## Input material:
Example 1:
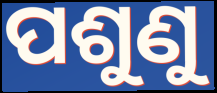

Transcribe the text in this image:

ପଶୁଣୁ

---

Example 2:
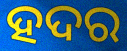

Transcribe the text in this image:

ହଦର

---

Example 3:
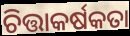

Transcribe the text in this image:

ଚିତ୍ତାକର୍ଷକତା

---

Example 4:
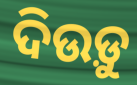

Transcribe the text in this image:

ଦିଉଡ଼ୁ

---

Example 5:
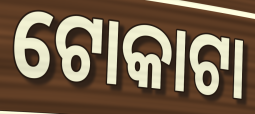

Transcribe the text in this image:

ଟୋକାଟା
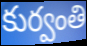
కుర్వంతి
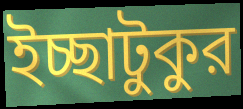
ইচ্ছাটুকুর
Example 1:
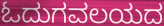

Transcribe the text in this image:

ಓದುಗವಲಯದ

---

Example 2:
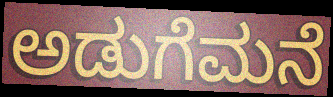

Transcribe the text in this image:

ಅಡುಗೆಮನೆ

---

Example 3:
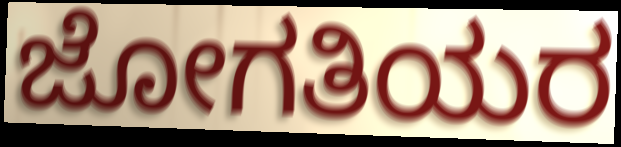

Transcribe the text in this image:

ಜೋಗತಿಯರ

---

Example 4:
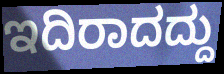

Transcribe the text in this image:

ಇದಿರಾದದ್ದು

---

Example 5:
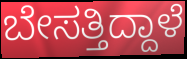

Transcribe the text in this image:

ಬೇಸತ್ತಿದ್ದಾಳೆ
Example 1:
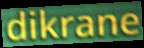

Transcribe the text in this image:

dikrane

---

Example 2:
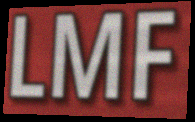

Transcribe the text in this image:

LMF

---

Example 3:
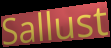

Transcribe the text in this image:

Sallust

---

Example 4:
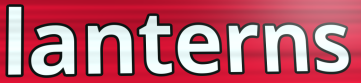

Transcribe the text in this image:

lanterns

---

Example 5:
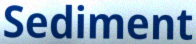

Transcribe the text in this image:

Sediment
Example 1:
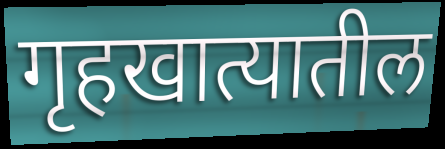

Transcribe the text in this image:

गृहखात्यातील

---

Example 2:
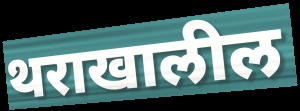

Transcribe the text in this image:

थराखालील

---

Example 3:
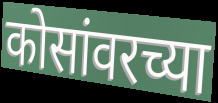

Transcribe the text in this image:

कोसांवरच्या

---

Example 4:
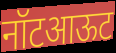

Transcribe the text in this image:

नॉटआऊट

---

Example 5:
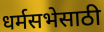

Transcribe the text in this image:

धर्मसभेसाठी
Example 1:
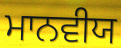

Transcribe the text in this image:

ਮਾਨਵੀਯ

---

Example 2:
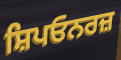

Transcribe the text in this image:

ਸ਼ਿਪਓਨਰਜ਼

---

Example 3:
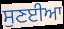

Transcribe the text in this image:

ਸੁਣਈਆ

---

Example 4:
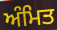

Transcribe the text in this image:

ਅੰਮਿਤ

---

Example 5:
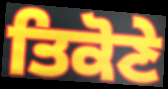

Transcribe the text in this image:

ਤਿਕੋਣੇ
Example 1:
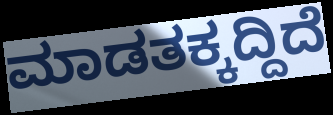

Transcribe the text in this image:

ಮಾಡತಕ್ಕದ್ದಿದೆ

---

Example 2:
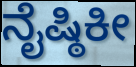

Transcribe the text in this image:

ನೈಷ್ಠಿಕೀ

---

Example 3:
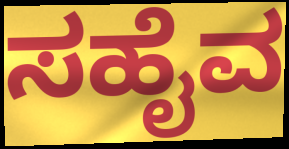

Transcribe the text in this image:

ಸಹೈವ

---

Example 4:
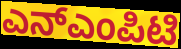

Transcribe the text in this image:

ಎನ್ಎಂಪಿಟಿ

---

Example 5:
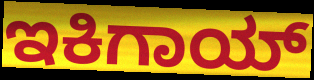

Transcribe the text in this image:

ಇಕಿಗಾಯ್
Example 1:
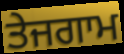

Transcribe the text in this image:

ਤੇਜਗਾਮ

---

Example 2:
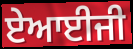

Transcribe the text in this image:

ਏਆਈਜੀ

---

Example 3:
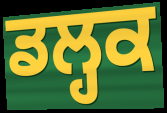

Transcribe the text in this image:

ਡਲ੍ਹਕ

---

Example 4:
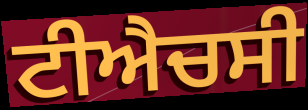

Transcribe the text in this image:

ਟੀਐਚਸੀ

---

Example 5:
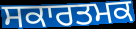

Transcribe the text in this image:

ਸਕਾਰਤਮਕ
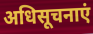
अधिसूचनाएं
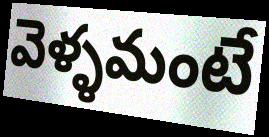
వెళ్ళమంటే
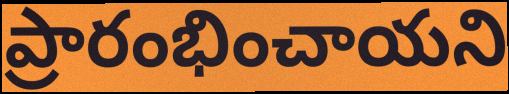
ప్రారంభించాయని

## Task to carry out:
The expected answer is an unaltered copy of the listing, images removed.

## Written answer:
Example 1:

Transcribe the text in this image:

ପଶୁଣୁ

---

Example 2:

Transcribe the text in this image:

ହଦର

---

Example 3:

Transcribe the text in this image:

ଚିତ୍ତାକର୍ଷକତା

---

Example 4:

Transcribe the text in this image:

ଦିଉଡ଼ୁ

---

Example 5:

Transcribe the text in this image:

ଟୋକାଟା
కుర్వంతి
ইচ্ছাটুকুর
Example 1:

Transcribe the text in this image:

ಓದುಗವಲಯದ

---

Example 2:

Transcribe the text in this image:

ಅಡುಗೆಮನೆ

---

Example 3:

Transcribe the text in this image:

ಜೋಗತಿಯರ

---

Example 4:

Transcribe the text in this image:

ಇದಿರಾದದ್ದು

---

Example 5:

Transcribe the text in this image:

ಬೇಸತ್ತಿದ್ದಾಳೆ
Example 1:

Transcribe the text in this image:

dikrane

---

Example 2:

Transcribe the text in this image:

LMF

---

Example 3:

Transcribe the text in this image:

Sallust

---

Example 4:

Transcribe the text in this image:

lanterns

---

Example 5:

Transcribe the text in this image:

Sediment
Example 1:

Transcribe the text in this image:

गृहखात्यातील

---

Example 2:

Transcribe the text in this image:

थराखालील

---

Example 3:

Transcribe the text in this image:

कोसांवरच्या

---

Example 4:

Transcribe the text in this image:

नॉटआऊट

---

Example 5:

Transcribe the text in this image:

धर्मसभेसाठी
Example 1:

Transcribe the text in this image:

ਮਾਨਵੀਯ

---

Example 2:

Transcribe the text in this image:

ਸ਼ਿਪਓਨਰਜ਼

---

Example 3:

Transcribe the text in this image:

ਸੁਣਈਆ

---

Example 4:

Transcribe the text in this image:

ਅੰਮਿਤ

---

Example 5:

Transcribe the text in this image:

ਤਿਕੋਣੇ
Example 1:

Transcribe the text in this image:

ಮಾಡತಕ್ಕದ್ದಿದೆ

---

Example 2:

Transcribe the text in this image:

ನೈಷ್ಠಿಕೀ

---

Example 3:

Transcribe the text in this image:

ಸಹೈವ

---

Example 4:

Transcribe the text in this image:

ಎನ್ಎಂಪಿಟಿ

---

Example 5:

Transcribe the text in this image:

ಇಕಿಗಾಯ್
Example 1:

Transcribe the text in this image:

ਤੇਜਗਾਮ

---

Example 2:

Transcribe the text in this image:

ਏਆਈਜੀ

---

Example 3:

Transcribe the text in this image:

ਡਲ੍ਹਕ

---

Example 4:

Transcribe the text in this image:

ਟੀਐਚਸੀ

---

Example 5:

Transcribe the text in this image:

ਸਕਾਰਤਮਕ
अधिसूचनाएं
వెళ్ళమంటే
ప్రారంభించాయని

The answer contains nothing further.